A Chipotle logo is displayed on a sign outside of a restaurant on January 9, 2026 in San Diego, California.
Kevin Carter | Getty Images
Chipotle Mexican Grill On Wednesday, reported surprising growth in same-store sales, signaling that the burrito chain could begin to put last year’s woes behind it.
Shares of the restaurant company were up about 3% in extended trading.

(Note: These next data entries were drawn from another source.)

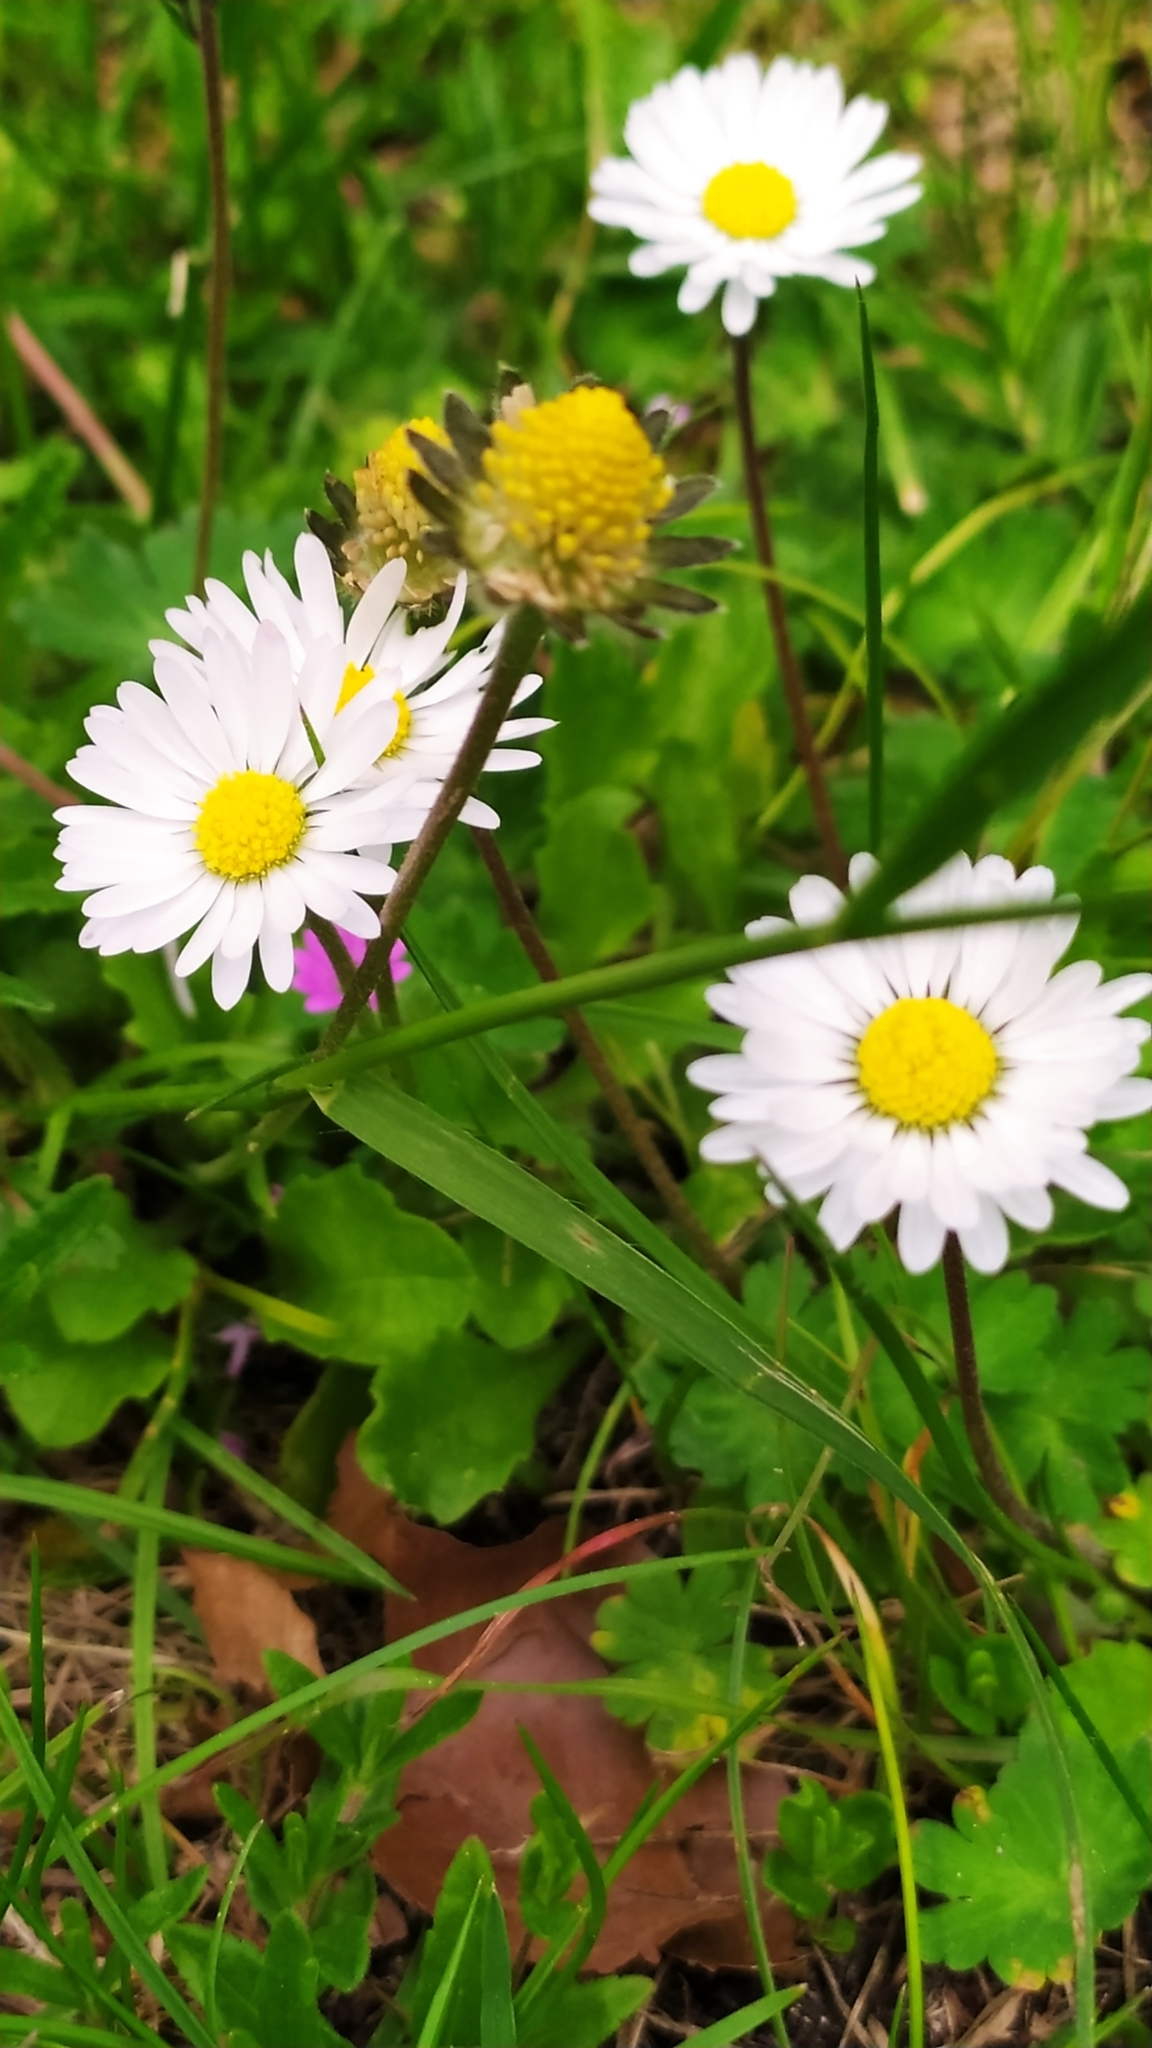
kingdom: Plantae
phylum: Tracheophyta
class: Magnoliopsida
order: Asterales
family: Asteraceae
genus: Bellis
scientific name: Bellis perennis
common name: Lawndaisy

Here’s what the company reported compared to what Wall Street expected, based on a survey of analysts by LSEG:
- Earnings per share: 24 cents adjusted, in line with expectations
- Income: $3.09 billion versus $3.07 billion expected
Chipotle reported first-quarter net income of $302.8 million, or 23 cents per share, compared with $386.6 million, or 28 cents per share, a year earlier. Higher effective tax rates, wage inflation and rising beef prices weighed on its margins in the quarter.
Excluding legal fees, restructuring costs and other items, the company earned 24 cents per share.
Net sales rose 7.4% to $3.09 billion, boosted by new store openings.
The company’s same-store sales rose 0.5%, reversing fourth-quarter declines. Wall Street expected its same-store sales to decline 0.7%, based on StreetAccount estimates.
CEO Scott Boatwright said in a statement that the results exceeded Chipotle’s expectations for the quarter. And same-store sales momentum continued in the second quarter, he said during the company’s earnings conference call.

To attract diners, Chipotle balanced new menu items — like its cilantro-lime sauce — with bringing back favorites for a limited time, like Chicken Al Pastor. Combined with its loyalty program, the menu innovation has helped re-attract younger consumers, a cohort that stopped buying Chipotle as often last year and instead packed lunch.
Traffic to Chipotle restaurants increased 0.6%. Over the last year, the chain saw transactions drop 2.3%, an early sign that diners weren’t coming as frequently.
While many restaurant chains saw traffic and sales decline in 2024, Chipotle initially bucked the trend. But the last year has been tough for the fast-food chain and other restaurants with similar prices. Customers, concerned about the economy as a whole and their disposable income, weren’t visiting his restaurants as often to save money.
Chipotle has coped with the economic downturn by trying to improve restaurant operations and adding new menu items. On Monday, the company announced that Restaurant Brands International alumnus Fernando Machado would be its new chief brand officer.
For the full year, the company reiterated its previous forecast of flat same-store sales. Chief Financial Officer Adam Rymer said the outlook was “conservative,” citing unpredictable consumer trends.
The economy has become even more volatile since Chipotle’s last earnings report; The war between the United States and Iran has led to higher fuel prices, and few companies have chosen to raise their full-year outlook in recent weeks. Chipotle executives said sales slowed in March, after the dispute began.
The war in the Middle East also means Chipotle may open fewer restaurants this year than expected, according to Boatwright. The company has entered into a development agreement with the Alshaya Group to operate sites in the region as part of its wider international expansion strategy.